Analysis Approach for PMDC Motors

For a permanent-magnet DC motor, the stator is equipped with P pairs of permanent magnets, creating P pairs of alternating north and south poles. The distribution of the magnetic field produced by the permanent magnet’s field flux is fixed with respect to the stator. The rotor is equipped with a distributed winding connected to a commutator that revolves together with the rotor.

A system of brushes is kept in permanent electrical contact with the commutator. When DC current is applied to the rotor winding (via the brushes and commutator), a torque is produced by the interaction of the rotor (armature) currents and the field produced by the permanent magnets.

The commutator causes the armature to create a magnetic flux distribution that is fixed in space and whose axis is perpendicular to the axis of the field flux produced by the permanent magnets.
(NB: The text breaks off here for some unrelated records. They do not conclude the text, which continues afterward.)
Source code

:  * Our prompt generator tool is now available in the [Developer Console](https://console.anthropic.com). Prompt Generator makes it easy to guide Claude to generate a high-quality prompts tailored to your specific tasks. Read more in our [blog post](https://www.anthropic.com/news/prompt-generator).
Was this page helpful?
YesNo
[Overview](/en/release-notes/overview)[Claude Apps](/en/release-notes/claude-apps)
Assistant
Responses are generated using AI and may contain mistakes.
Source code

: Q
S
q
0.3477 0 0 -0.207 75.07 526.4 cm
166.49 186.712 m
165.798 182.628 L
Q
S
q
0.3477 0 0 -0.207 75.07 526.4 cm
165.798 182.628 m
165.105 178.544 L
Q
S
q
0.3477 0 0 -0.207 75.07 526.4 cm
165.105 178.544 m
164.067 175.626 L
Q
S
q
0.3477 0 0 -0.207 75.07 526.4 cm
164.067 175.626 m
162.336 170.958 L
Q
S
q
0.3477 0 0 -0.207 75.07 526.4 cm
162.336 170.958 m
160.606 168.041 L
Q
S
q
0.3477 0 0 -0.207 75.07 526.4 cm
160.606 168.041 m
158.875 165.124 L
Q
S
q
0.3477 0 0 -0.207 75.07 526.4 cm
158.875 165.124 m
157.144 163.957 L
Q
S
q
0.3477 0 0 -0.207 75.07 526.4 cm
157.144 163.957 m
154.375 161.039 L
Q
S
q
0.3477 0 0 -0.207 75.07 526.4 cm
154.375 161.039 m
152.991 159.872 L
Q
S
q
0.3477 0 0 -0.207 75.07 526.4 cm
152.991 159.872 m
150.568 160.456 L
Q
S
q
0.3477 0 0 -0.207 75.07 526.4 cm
For these motors, the commutator acts as a mechanical rectifier.

The performance of a permanent-magnet DC (PMDC) motor is computed by DC analysis only. The voltage equation of a PMDC motor is

U = Ub + R1 * I + E

where Ub is the voltage drop of one-pair brushes, R1 is the armature resistance, E = Ke * w is the back emf with Ke the back-emf constant in Vs/rad, and w is the speed in rad/s. For a given speed w, armature current can be computed based on the applied voltage U, as shown below:

I = (U - Ub - Ke * w)/R1

The shaft torque T2 is computed by

T2 = Kt * I - Tfw

where Kt is the torque constant in Nm/A, which is numerically the same as Ke, and Tfw is the frictional torque.

The output power (mechanical power) is

P2 = T2 * w

The input power (electrical power) is

P1 = P2 + Pfw + Pcua + Pb + PFe

where Pfw, Pcua, Pb, and PFe are frictional and wind loss, armature copper loss, brush drop-loss, and iron core-loss, respectively.

The efficiency is

eff = P2/P1 * 100%